En novembre dernier, 15 ans s'étaient déjà écoulés depuis que la chanteuse française Barbara avait «pris son vol pour regagner le ciel». Afin de marquer ce moment, sont notamment parues une magnifique intégrale (Une femme qui chante, en 19 CD), une reprise de 13 de ses chansons par la chanteuse Daphné (en spectacle aux FrancoFolies de Montréal, les 21 et 22 juin) et, il y a quelques semaines, une biographie de la «dame en noir», signée Alain Wodrascka. Qui signe là sa troisième biographie de Barbara depuis 2001!
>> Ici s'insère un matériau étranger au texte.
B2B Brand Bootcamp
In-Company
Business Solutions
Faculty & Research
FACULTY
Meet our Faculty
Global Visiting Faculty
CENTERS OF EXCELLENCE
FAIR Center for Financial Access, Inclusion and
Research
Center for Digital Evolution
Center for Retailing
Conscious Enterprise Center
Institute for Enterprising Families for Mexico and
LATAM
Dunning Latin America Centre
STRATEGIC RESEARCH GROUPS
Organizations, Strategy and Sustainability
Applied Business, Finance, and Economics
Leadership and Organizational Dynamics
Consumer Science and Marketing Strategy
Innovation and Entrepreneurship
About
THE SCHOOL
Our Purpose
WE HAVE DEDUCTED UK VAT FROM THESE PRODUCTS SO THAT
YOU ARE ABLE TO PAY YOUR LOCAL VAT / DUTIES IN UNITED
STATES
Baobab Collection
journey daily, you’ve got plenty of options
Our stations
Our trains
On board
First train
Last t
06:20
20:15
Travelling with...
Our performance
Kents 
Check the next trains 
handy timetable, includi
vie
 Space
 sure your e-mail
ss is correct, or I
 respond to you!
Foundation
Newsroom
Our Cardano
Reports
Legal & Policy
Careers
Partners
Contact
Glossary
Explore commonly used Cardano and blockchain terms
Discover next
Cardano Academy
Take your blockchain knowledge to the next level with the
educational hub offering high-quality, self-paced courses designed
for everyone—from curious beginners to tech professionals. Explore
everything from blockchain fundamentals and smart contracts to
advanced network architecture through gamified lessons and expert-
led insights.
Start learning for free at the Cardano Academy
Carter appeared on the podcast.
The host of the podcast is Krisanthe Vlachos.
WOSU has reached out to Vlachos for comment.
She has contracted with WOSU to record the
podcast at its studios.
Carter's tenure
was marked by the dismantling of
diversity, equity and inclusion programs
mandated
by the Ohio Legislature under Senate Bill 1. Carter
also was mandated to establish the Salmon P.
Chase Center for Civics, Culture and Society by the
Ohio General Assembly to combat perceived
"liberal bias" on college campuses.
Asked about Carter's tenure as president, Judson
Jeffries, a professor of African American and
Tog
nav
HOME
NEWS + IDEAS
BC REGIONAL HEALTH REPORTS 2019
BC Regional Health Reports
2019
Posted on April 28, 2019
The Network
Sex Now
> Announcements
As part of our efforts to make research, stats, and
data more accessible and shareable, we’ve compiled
C'est que Wodrascka, spécialiste en biographies d'artistes français, éprouve une passion particulière pour Barbara, qu'il a côtoyée pendant une dizaine d'années. Au fil du temps, il ne cesse d'engranger de nouvelles informations et de rencontrer d'autres témoins ayant gravité autour de cette étrange femme que fut Monique Andrée Serf, alias Barbara. Cet amour et cet intérêt jamais émoussés sont à la fois la force et le point faible de cette volumineuse biographie de 446 pages, suivies d'annexes qui font une autre centaine de pages, sans aucune photo.

La force? En compilant, interviewant et cherchant sans cesse, Wodrascka met véritablement en lumière la personnalité infiniment complexe de Barbara, à la fois «généreuse ou cruelle, flamboyante ou pathétique, inspirée ou à bout de souffle». On soulignera les chapitres consacrés à la vie de l'artiste à partir de 1970, très étoffés, appuyés par de nombreux témoignages, bien écrits et sans faux-fuyant: anorexie, tentatives de suicide, aphonie, rien n'est vraiment tu - non plus que l'importance et l'originalité profonde de Barbara dans le monde de la chanson.

Le point faible? Ce n'est pas tant la passion de Wodrascka, qui l'aveugle parfois, quoiqu'on aura intérêt à commencer la lecture à la page 23, tant l'avant-propos et le premier chapitre sont confus et personnels. C'est plus agaçant dans les chapitres portant de 1930 à 1969, où les données concrètes lui manquent: l'auteur prête alors des intentions ou se lance dans des interprétations (doublées parfois de psychologie à cinq sous) sur ce qui est peut-être arrivé, sans doute arrivé ou peut-être pas arrivé! Et il multiplie les ambiguïtés pour dire sans dire (Françoise Sagan, avec qui Barbara aurait peut-être entretenu une liaison, est ainsi uniquement identifiée par «l'auteure des Bleus à l'âme»). Est-ce pour cela que le livre est intitulé «Une vie romanesque» ? Il y a, en tout cas, nette rupture dans le traitement des quatre premières décennies de la vie de Barbara et les trois dernières.

N'empêche, cette nouvelle biographie est actuellement la somme la plus complète d'informations sur celle qui a écrit et chanté L'aigle noir, Le mal de vivre, Dis quand reviendras-tu? et autres indémodables de la chanson francophone, marquant à jamais des chanteurs comme Pierre Lapointe ou Camille. Ce sont eux, et les nombreux fans de la longue dame noire, qui trouveront leur compte dans ce livre parfois échevelé, souvent fort documenté.

______________________________________________________________________________

* * * 1/2

Barbara, une vie romanesque, Alain Wodrascka, Cherche-midi, collections Documents, 544 pages.

Extrait Barbara, une vie romanesque

«Ce pacte d'amour à mort scellé avec des milliers de visages anonymes (NDLR : il s'agit de la chanson Ma plus belle histoire d'amour), en proie comme elle au manque affectif et au vertige du mal de vivre, à qui elle offre son âme est unique dans l'histoire de la chanson mondiale. Et, en aucun cas, la diva ne pourra tolérer qu'on émette l'idée qu'il eût pu être destiné à un homme [...] de la rue de la Gaîté jusqu'à Tours, où son dernier concert sera donné, le 24 mars 1994, la chanteuse ne cessera de mêler ses larmes à celles de son public, en interprétant cette chanson qui en dit long sur l'intense complicité entre une chanteuse-prêtresse et ses fidèles.»